● Exercise aim
From the line containing "thumb ip: (392, 526)" to the final line of the material below, copy each line exactly, including both endpoints, and leave out all other lines.

● Records to use
*** Block opens ***

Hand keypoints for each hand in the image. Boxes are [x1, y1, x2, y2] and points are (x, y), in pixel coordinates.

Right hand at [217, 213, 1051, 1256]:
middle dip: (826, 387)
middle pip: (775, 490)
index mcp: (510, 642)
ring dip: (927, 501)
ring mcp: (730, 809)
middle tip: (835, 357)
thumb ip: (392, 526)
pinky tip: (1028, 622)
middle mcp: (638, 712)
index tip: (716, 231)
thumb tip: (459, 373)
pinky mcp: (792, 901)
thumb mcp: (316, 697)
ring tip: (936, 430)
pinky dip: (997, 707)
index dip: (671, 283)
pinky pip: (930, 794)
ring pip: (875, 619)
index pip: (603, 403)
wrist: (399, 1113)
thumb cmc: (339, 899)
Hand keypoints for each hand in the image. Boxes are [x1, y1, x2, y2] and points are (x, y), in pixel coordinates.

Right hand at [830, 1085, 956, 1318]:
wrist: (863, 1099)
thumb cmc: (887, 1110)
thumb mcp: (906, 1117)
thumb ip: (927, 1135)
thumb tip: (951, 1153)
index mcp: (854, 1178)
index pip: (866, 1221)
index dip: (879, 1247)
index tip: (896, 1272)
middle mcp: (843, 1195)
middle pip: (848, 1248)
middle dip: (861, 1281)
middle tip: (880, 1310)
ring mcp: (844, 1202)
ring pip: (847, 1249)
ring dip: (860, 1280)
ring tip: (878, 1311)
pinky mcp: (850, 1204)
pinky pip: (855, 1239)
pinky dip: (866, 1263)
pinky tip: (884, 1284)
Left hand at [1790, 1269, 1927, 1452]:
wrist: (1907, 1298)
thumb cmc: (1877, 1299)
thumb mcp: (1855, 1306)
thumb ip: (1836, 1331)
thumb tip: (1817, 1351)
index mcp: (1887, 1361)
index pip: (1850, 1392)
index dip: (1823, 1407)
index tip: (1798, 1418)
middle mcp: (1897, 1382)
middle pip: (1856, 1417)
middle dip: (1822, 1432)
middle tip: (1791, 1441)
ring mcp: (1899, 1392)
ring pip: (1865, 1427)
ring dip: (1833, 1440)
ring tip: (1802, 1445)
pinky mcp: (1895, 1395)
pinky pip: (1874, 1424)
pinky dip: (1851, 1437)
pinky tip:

*** Block closes ***

● The completed task
thumb ip: (392, 526)
pinky tip: (1028, 622)
middle mcp: (638, 712)
index tip: (716, 231)
thumb tip: (459, 373)
pinky mcp: (792, 901)
thumb mcp: (316, 697)
ring tip: (936, 430)
pinky dip: (997, 707)
index dip: (671, 283)
pinky pip: (930, 794)
ring pip: (875, 619)
index pip: (603, 403)
wrist: (399, 1113)
thumb cmc: (339, 899)
Hand keypoints for each hand in the image. Boxes are [x1, y1, x2, y2] and points are (x, y), in pixel coordinates.

Right hand at [830, 1085, 956, 1318]:
wrist: (863, 1099)
thumb cmc: (887, 1110)
thumb mcp: (906, 1117)
thumb ip: (927, 1135)
thumb tip: (951, 1153)
index mcp: (854, 1178)
index pip: (866, 1221)
index dip: (879, 1247)
index tip: (896, 1272)
middle mcp: (843, 1195)
middle pip: (848, 1248)
middle dip: (861, 1281)
middle tip: (880, 1310)
ring mcp: (844, 1202)
ring pip: (847, 1249)
ring dip: (860, 1280)
ring tip: (878, 1311)
pinky mcp: (850, 1204)
pinky pip: (855, 1239)
pinky dip: (866, 1263)
pinky tip: (884, 1284)
Left hand at [1790, 1269, 1927, 1452]:
wrist: (1907, 1298)
thumb cmc: (1877, 1299)
thumb mcp: (1855, 1306)
thumb ip: (1836, 1331)
thumb tip: (1817, 1351)
index mcp: (1887, 1361)
index pip: (1850, 1392)
index dip: (1823, 1407)
index tip: (1798, 1418)
middle mcp: (1897, 1382)
middle pip: (1856, 1417)
middle dip: (1822, 1432)
middle tip: (1791, 1441)
ring mcp: (1899, 1392)
ring pip: (1865, 1427)
ring dip: (1833, 1440)
ring tip: (1802, 1445)
pinky mcp: (1895, 1395)
pinky pip: (1874, 1424)
pinky dip: (1851, 1437)
pinky tip:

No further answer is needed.